Признаюсь тебе, что блеск роскоши и вид общего довольства сначала сильно подействовали на меня и возбудили охоту или остаться навсегда в городе, или завесть у себя город и такой же во всем порядок. Любопытство мое не могло насытиться: я хотел все видеть, все знать и плакал с досады, когда не постигал виденного или не понимал слышанного. Императрице Екатерине Второй угодно было видеть меня. Меня одели великолепно и повезли во дворец в карете, запряженной в шесть лошадей цугом. С гордостью поглядывал я на народ из окон кареты и думал, что целая столица занимается мною, потому что все останавливались и с любопытством смотрели на меня. Проезжая чрез одну улицу, мы должны были остановиться от множества стеснившего народа, который обступил нашу карету и стал расспрашивать обо мне пристава. Вдруг заиграла музыка и показались обезьяны в растворенном окне ближнего дома. Народ, не выслушав рассказа пристава, побежал к обезьянам, и мы спокойно поехали вперед. Это был первый удар моему самолюбию, и я весьма дурно заключил о народе, предпочитающем обезьян султанскому сыну. Я тогда не постигал, что постоянное внимание каждого народа так же трудно удержать, как постоянство ветра и что народ об том только всегда помнит, чего боится.
Государыня приняла меня весьма милостиво: обласкала, обдарила и отпустила домой, поручив вельможам своего двора иметь попечение обо мне и ввести в общество, чтоб я мог лучше судить о выгодах просвещения.
По слову государыни, я вошел в моду, как новая прическа или новый покрой платья. Не было в городе бала, большого обеда, званого вечера, где б не было
Знатные господа и дамы утешались моею простотою, а я утешался их болтливостью и легкомыслием, с которым они принимали большие вещи за малые, а малые за большие. Однажды я застал одно доброе семейство в слезах и горе: все плакали, от отца до грудного младенца.
— Что с вами сделалось? — спросил я хозяйку.
— Ах, любезный князь, вы знали нашего дядюшку…
— Что же с ним случилось? Не умер ли он?
— О, если б он умер, то это было бы только половина беды, потому что он уже начинает расстроивать свое именье, которое дети мои должны получить в наследство; но он… ах!.. он впал в немилость у своего сильного покровителя!
— За что же такая внезапная немилость?
— За нескромность, за язычок. Покровитель дяди гордился и хвастал тем, что он выдумал новый соус к рыбе, а мой дядя рассказал под секретом приятелям, что это его собственное сочинение, и вот — прощай дружба и покровительство!
Я не мог удержаться от смеха, и этот смех приписан был моему невежеству и дикости. В другой раз я нашел в отчаянии моего приятеля, молодого, образованного человека. Он хотел застрелиться, хотел бежать к нам, в киргизскую степь, чтоб скрыться от света.
— Какое несчастье поразило вас, почтенный друг? — спросил я его с участием и горестью.
— Любезный князь — я проклят отцом! Я ужаснулся.
— Как! прокляты отцом! Неужели вы впали в преступление, оскорбили родителя?
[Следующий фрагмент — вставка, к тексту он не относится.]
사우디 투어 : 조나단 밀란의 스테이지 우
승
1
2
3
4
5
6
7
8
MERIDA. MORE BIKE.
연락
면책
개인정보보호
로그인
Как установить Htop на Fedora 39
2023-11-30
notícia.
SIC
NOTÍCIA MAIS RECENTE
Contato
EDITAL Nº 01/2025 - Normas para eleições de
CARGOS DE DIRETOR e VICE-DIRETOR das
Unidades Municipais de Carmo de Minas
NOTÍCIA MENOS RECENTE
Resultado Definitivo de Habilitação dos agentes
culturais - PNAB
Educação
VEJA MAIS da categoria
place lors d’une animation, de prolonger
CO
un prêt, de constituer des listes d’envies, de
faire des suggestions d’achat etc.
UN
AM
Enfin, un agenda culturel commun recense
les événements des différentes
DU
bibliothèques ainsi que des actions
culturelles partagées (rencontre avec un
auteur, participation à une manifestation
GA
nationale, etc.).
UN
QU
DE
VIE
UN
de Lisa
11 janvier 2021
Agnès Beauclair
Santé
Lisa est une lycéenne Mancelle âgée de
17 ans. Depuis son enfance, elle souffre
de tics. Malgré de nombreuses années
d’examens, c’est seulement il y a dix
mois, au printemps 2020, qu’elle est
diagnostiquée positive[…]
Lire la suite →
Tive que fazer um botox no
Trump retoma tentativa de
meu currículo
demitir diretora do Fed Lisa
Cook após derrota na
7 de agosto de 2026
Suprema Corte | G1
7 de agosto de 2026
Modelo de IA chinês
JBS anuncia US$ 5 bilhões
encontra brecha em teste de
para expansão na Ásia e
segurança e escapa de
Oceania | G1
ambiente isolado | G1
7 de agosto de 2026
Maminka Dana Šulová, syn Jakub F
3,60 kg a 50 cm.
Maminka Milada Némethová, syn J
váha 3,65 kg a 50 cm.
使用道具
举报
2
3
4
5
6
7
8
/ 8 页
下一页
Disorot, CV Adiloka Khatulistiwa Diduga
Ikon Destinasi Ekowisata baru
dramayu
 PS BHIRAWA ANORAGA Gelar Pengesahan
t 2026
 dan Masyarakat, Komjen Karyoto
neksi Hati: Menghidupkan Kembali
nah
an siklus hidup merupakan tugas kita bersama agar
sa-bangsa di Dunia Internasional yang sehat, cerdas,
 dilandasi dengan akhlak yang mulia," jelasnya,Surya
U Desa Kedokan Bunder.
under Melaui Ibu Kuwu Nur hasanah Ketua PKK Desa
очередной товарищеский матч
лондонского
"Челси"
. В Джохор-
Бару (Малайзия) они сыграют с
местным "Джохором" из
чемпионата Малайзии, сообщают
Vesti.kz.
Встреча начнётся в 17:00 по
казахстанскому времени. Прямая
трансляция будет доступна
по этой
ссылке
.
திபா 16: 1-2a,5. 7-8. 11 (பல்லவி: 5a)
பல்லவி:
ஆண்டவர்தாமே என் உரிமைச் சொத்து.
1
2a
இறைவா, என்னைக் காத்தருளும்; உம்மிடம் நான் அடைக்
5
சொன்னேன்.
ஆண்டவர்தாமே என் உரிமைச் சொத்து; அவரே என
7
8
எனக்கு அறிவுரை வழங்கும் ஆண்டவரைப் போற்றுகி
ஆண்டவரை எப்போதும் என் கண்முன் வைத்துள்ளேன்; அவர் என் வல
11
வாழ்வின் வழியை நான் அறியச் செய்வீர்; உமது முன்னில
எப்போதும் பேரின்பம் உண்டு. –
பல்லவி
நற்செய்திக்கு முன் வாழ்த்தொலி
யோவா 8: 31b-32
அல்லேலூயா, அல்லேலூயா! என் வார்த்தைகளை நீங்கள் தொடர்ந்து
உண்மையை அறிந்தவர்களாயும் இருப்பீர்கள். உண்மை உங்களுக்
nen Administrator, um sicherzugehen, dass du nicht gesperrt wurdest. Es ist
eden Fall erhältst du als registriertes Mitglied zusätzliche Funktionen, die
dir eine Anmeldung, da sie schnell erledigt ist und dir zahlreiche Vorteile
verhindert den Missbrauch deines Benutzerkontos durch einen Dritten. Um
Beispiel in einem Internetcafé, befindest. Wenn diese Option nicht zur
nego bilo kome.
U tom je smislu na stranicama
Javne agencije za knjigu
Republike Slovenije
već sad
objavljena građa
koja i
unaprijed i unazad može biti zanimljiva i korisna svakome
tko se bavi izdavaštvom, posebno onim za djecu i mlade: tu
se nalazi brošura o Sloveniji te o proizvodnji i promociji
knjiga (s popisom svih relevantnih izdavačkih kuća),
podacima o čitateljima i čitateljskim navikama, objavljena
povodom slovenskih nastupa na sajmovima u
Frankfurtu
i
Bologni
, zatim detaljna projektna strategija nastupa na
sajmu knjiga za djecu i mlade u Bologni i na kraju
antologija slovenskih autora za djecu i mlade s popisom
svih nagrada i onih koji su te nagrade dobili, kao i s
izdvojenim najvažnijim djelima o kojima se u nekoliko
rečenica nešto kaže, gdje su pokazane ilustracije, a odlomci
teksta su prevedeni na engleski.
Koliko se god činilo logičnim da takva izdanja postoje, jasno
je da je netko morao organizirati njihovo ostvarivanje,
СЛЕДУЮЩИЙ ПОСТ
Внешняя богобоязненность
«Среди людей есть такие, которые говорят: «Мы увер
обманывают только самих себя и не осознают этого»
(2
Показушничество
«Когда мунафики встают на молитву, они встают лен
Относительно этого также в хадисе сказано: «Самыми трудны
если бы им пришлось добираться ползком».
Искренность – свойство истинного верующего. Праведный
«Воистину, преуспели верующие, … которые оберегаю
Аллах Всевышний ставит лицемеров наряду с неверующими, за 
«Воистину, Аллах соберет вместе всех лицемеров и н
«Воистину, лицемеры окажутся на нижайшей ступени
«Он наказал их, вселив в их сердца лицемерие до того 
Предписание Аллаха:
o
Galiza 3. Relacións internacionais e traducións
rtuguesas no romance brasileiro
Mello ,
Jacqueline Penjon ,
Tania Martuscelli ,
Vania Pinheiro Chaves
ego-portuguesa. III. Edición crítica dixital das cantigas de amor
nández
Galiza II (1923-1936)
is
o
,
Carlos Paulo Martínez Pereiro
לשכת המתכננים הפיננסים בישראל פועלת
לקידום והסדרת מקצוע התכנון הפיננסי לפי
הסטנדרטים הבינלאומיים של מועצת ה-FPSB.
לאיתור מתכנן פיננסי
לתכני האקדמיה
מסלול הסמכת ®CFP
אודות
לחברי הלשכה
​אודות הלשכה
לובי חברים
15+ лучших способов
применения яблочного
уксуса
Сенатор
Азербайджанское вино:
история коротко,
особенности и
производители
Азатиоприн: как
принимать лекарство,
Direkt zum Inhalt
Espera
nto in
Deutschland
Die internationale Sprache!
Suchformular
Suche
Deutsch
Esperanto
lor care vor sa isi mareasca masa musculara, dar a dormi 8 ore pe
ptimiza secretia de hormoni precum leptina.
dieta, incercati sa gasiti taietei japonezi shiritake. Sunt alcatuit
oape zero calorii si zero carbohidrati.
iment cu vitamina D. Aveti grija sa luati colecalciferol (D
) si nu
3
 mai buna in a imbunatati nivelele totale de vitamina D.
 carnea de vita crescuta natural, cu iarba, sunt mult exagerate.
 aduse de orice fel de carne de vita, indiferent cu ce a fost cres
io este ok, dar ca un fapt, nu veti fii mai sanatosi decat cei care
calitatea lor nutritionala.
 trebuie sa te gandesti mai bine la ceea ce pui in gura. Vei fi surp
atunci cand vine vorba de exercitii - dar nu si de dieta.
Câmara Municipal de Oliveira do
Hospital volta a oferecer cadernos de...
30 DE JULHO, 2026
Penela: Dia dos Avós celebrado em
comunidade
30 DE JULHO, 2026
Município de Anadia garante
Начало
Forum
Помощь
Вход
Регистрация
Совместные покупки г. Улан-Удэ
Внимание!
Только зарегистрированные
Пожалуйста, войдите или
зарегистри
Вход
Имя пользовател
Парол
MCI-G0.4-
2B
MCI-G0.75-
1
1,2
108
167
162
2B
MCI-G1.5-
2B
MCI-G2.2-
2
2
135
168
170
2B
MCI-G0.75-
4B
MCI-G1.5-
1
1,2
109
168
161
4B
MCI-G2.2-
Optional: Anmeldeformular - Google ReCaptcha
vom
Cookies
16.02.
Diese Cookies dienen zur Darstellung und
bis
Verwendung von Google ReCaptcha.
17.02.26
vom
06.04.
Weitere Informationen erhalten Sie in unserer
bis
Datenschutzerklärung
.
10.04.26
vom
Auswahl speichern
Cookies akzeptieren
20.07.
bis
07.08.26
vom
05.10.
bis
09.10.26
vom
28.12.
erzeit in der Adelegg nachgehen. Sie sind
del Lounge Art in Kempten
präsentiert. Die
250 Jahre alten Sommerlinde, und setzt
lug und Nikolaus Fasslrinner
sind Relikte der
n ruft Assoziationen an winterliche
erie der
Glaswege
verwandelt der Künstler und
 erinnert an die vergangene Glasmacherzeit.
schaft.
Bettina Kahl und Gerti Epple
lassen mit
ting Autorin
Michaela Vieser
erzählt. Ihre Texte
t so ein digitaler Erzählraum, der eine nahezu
— Я не пошел ему в вист в бостоне!
— Как! и за это он вас проклял?
— Проклял и лишил своих милостей!
Я принялся смеяться от чистого сердца.
— Утешьтесь, почтенный друг, — сказал я. — Такое проклятие не дойдет до небес и останется под карточным столиком, пока какой-нибудь забавник не подберет его, чтоб посмешить добрых людей насчет сумасбродного папеньки.
— Здесь дело не о небесах, но о земле, — возразил приятель, — следствия этого проклятия — лишение меня денежного пособия. Отец мой рад теперь, что нашел случай отказать мне в деньгах.
— Для чего же ваш папенька так бережет деньги?
— Для того, что кормит и поит толпу случайных людей, которые смеются за глаза над его страстью; хвастает своими отборными винами и кушаньем, как будто это было следствием ума, добродетелей, заслуг и составляло достоинство человека.
— Воля ваша, а вы мне кажетесь смешны с своими бестолковыми обычаями, — сказал я приятелю.
— Кому смех, а кому горе, — отвечал он.